Ketika pelabuhan Jayakarta dijadikan pangkalan VOC oleh Jan Pieterszoon Coen dan berganti nama jadi Batavia, 12 Maret 1619, kota ini merupakan benteng terisolasi di tengah belantara. Pada abad ke-18, hutan di sekitar kota dikonversi jadi sawah dan perkebunan tebu.
Pada 1808, Herman Willem Daendels ditunjuk Pemerintahan Napoleon jadi gubernur jenderal dengan misi, “menjaga Batavia dari serangan Inggris”. Ia tinggalkan Batavia tua di dataran rendah pelabuhan. Ia bangun Batavia baru di dataran lebih tinggi bagian selatan, dinamai Weltevreden (Menteng), artinya “sungguh memuaskan”.
Untuk kenyamanan dan kelancaran birokrasi, kantor pusat pemerintahan dipindah ke Buitenzorg (Bogor), yang lebih ramah terhadap cita rasa Eropa. Semua ini merupakan usaha mewujudkan Batavia sebagai “the Queen of the East”.
Pembangunan fisik Batavia dan sekitarnya seiring dengan pembangunan jiwanya. Klub-klub bergaya Eropa, sekolah, lembaga penelitian, jurnal ilmiah, dan media massa tumbuh. Klub eksklusif—Harmonie—berdiri 1815, jadi pusat pergaulan, informasi, dan bacaan.
Terinspirasi semangat pencerahan, sekolah dasar Eropa didirikan di Menteng pada 1817. Kebun Raya Bogor dengan institut-institut terkait didirikan pada 1817.
Disusul kemudian Perhimpunan Ilmu-ilmu Alam Hindia pada 1850.
Mengantisipasi pertumbuhan Jakarta-Bogor yang kian mekar, sejak 1873 kedua kota itu dihubungkan kereta api pertama di Hindia.
Perkembangan kota memenuhi bayangan Max Weber, “suatu tempat yg direncanakan bagi kelompok berbudaya dan rasional.” Ini dimungkinkan oleh birokrasi pemerintahan yang kapabel. Birokrasi kolonial memang represif, tetapi tetap mengupayakan prinsip rasionalitas birokrasi.

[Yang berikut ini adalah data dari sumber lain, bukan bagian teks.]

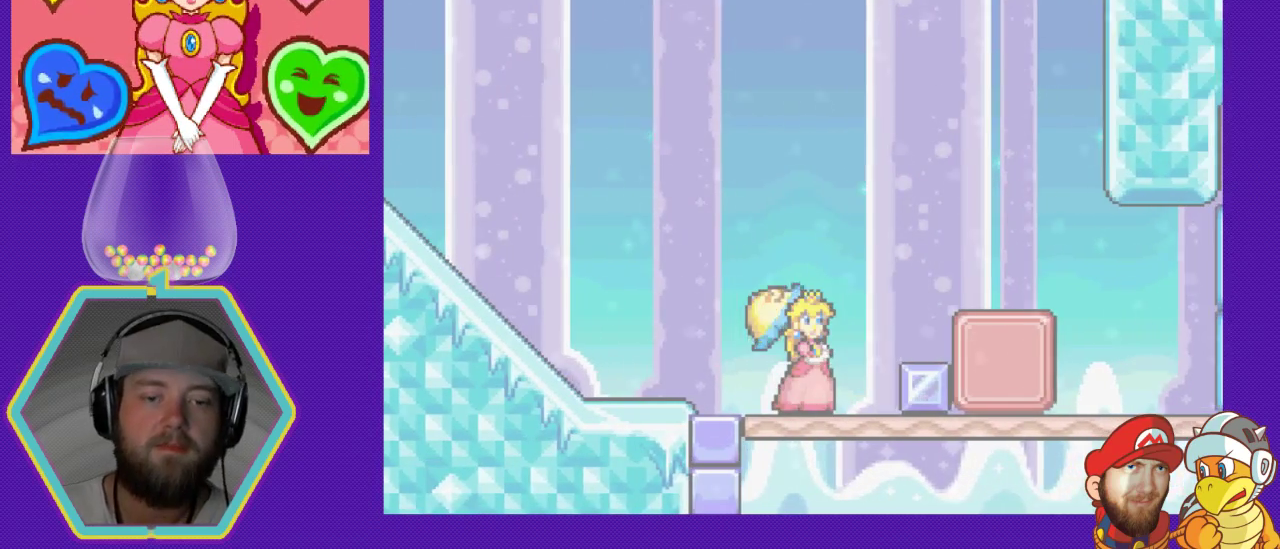
{"buttons": [], "events": []}
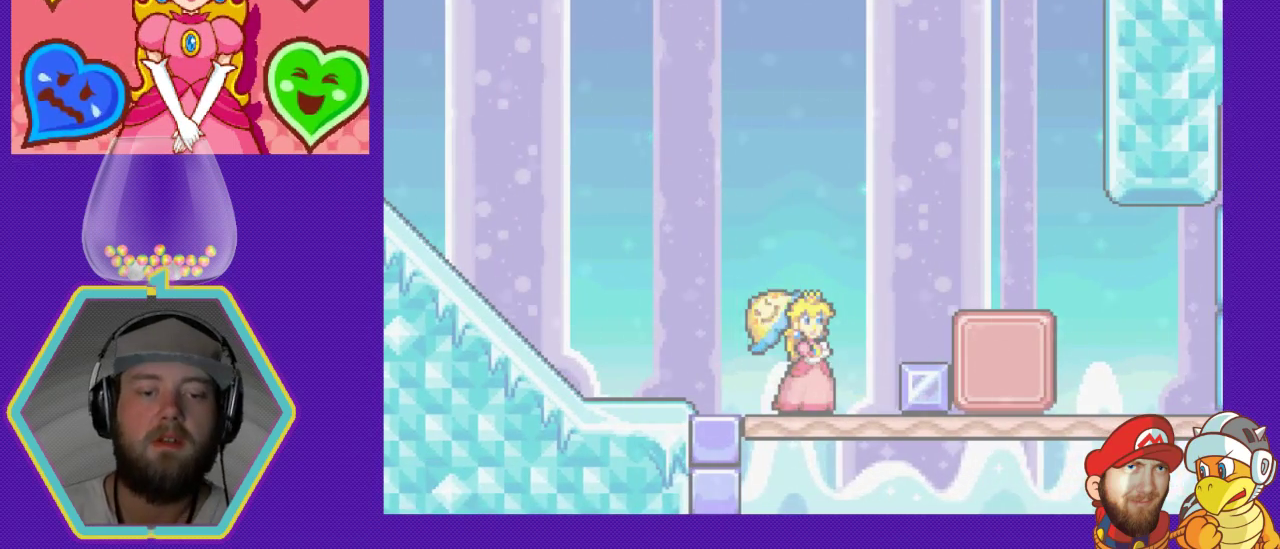
{"buttons": [], "events": []}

Semua ini membuat Batavia jadi Mooi Indie berjiwa kosmopolitan. Meski harus diakui, di sana ada masalah yang imbasnya masih kita warisi. Dalam desain kota kolonial, ada kesenjangan antara sektor komersial padat modal di tangan org asing dan sektor subsisten padat karya di tangan penduduk lokal.